Instructions to follow: Continue the forum thread about entries for a game design contest, starting right after its last line.

Document excerpt:
---*---

Looking forward to getting this thing done, chief.  I'm doing the final touch-ups on my game.  I should have it in fairly late on saturday, though.  Keep in mind that I'm on Pacific Time, so there is the possibility it could come in after "midnight" in someone else's time zone.  

I'll be submitting it as PDF.


----------



## twistnack (Feb 28, 2009)

*Deep Black*

Here’s the Great Conjunction edition of Deep Black for your consideration. In this game you play ex-CIA spies that have gained magic powers after participating in a government run experiment. It’s a mix of espionage, crime drama, and surrealism. It’s also something I wouldn’t have done if not for this contest.

This game would have been very different if I hadn’t of listened to the episode of Have Games, Will Travel on Stick, which directed me to Vincent Baker’s _In a Wicked Age_. I also owe the people that helped me playtest the game, and the people that gave me notes on the manuscript a debt of gratitude.

I hope people enjoy it.

---*---

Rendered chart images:
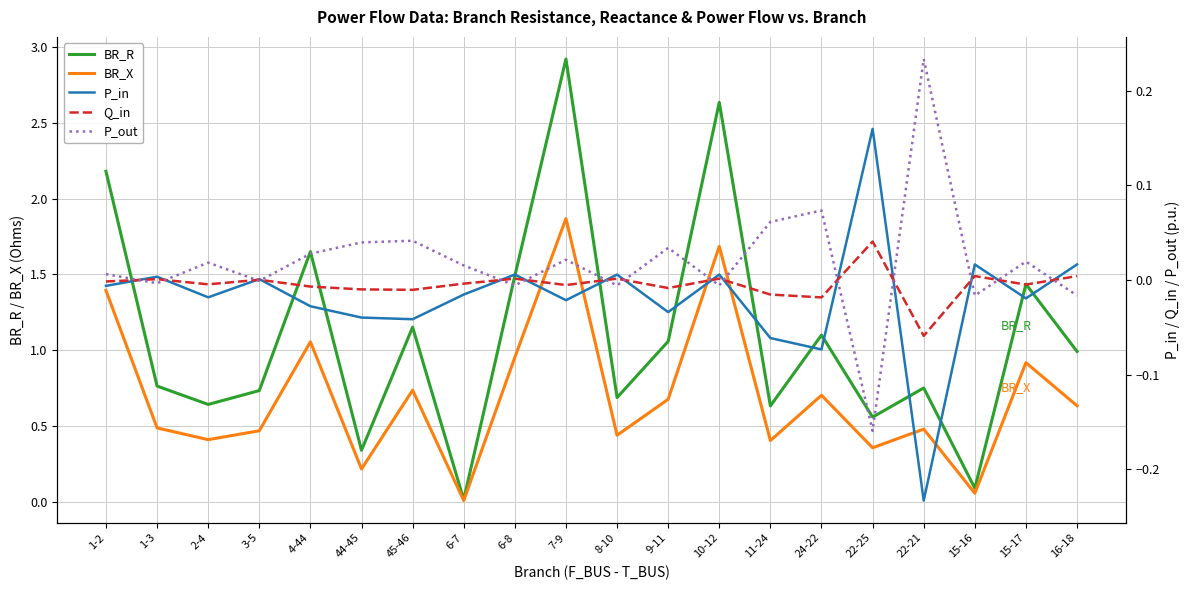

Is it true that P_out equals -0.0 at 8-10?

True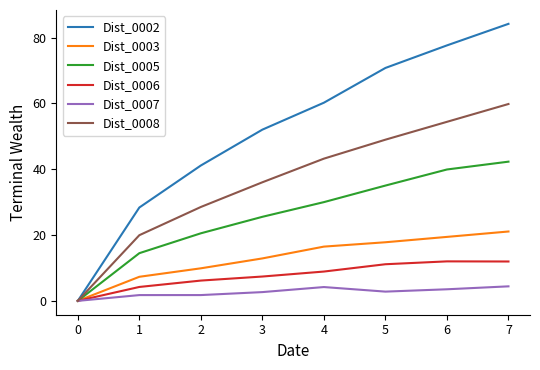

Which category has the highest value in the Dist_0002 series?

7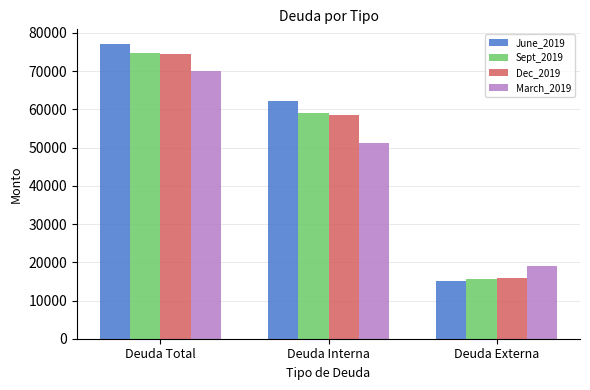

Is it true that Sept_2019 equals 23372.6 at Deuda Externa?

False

---*---

Solved exercise:
----------



## Jack7 (Feb 28, 2009)

I'll study _*Deep Black*_ in more detail later on Twist, but I already like the idea and the presentation. And the simplicity and efficiency of the layout.

It vaguely reminds me of altered reality/perception and remote viewing experiments.


----------



## twistnack (Feb 28, 2009)

Jack7 said:


> I'll study _*Deep Black*_ in more detail later on Twist, but I already like the idea and the presentation. And the simplicity and efficiency of the layout.
> 
> It vaguely reminds me of altered reality/perception and remote viewing experiments.




Thanks.

I was thinking about those old studies into remote viewing and psychic phenomenon when I started working on the project. I have this great book Psychic Discoveries Behind the Iron Curtain that probably should have reread while I was working on the game.


----------



## Arkhandus (Feb 28, 2009)

Well, I wound up too busy with other obligations and distractions (like buying a few video games on the cheap that I had been looking for since this X-Mas or last X-Mas), so I never got around to typing up more than an outline for my idea, though I spent several mroe hours thinking about it and brainstorming.  Oh well.


----------



## Wik (Feb 28, 2009)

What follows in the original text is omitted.